Is Farming a Waste of Time?

When it comes to farming, I’m not talking about raising dairy cows or harvesting grains.  Certainly, those activities aren’t a waste of time, as they play a huge role in our nation’s food systems.

Instead, I’m talking about real estate farming!

If you aren’t familiar with the concept of farming, it’s an old school real estate technique that involves consistently marketing in one way or another to a group of people over time.  For example, you could target a:

  • Geographic farm, in which you market to people who live exclusively in one area
  • Demographic farm, in which you market only to people who share a similar demographic marker (as in, age, income level or ethnicity)
  • Home buying/selling farm, in which you target people who are at the same point in the buying and selling process (such as first time home buyers or sellers in a particular demographic bracket)

Really, you can have any kind of farm you want.  The key to this concept is that you’ve identified a core group of people that you’ll reach out to again and again, whether you choose to do so through direct mail, block party events, door knocking, calls, email messages or any other type of promotional effort.

The problem with farming is that it can be slow if you don’t couple it with proper real estate prospecting activities.  Let’s take an example to see why this matters…

Suppose you’ve identified a geographic farm you want to reach out to.  You’re proactive about marketing to this group of people, using direct mail pieces that follow Gary Keller’s “eight by eight” method (which involves reaching out to eight target customers once a week for eight weeks).  Let’s say that you even take things one step further by following this up with a “twelve direct” approach, involving a once-a-month “touch” for twelve months.

At the end of these fourteen months, all you’ve done is train your target customers to receive direct mail from you!

Sure, they might know who you are and what you do, since they’ve seen your information as they’ve tossed your mailers into the recycle bin.  But unfortunately, this passive approach doesn’t lead to the kind of “top of mind” awareness that prompts people to reach out and get in touch with you whenever they (or the people they know) have real estate needs.

Want to know a quick way to quadruple the effectiveness of any mailing?  Simply follow it up with a face-to-face meeting!

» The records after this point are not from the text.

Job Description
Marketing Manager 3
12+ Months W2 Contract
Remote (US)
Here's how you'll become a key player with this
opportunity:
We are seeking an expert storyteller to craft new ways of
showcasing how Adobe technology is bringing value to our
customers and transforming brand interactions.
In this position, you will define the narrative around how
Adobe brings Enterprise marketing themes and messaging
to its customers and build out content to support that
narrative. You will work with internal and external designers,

No matter how you approach it, real estate is – and always will be – a game of connections.  Regardless of the marketing approach you take, you need to create ways to build connections with your target customers (whether they’re members of a “farm,” members of your personal circle or any other group of people).  Basically, the same face-to-face skills you need to conduct effective prospecting are the same skills you need to convert the people in your farm into customers.

Think about it this way: in business, it’s always best to make money before you start spending money.  Following this line of thought, it’s far better to learn how to convert people into customers before you start “buying” customers through direct mail and other paid advertising pieces.  That’s why it’s so important to spend time every day prospecting and talking to people – whether or not you’re using a real estate farm.

So is farming a waste of time?  Not necessarily – it’s just a more passive, long term approach.  Most new agents need 12-24 months for old school farming techniques to pay off (and realistically, many of them will go broke in that time).  If you’re serious about growing your business and getting to “yes,” it’s a far better idea to focus on building the type of relationships that will lead to the word-of-mouth marketing needed to skyrocket your real estate business.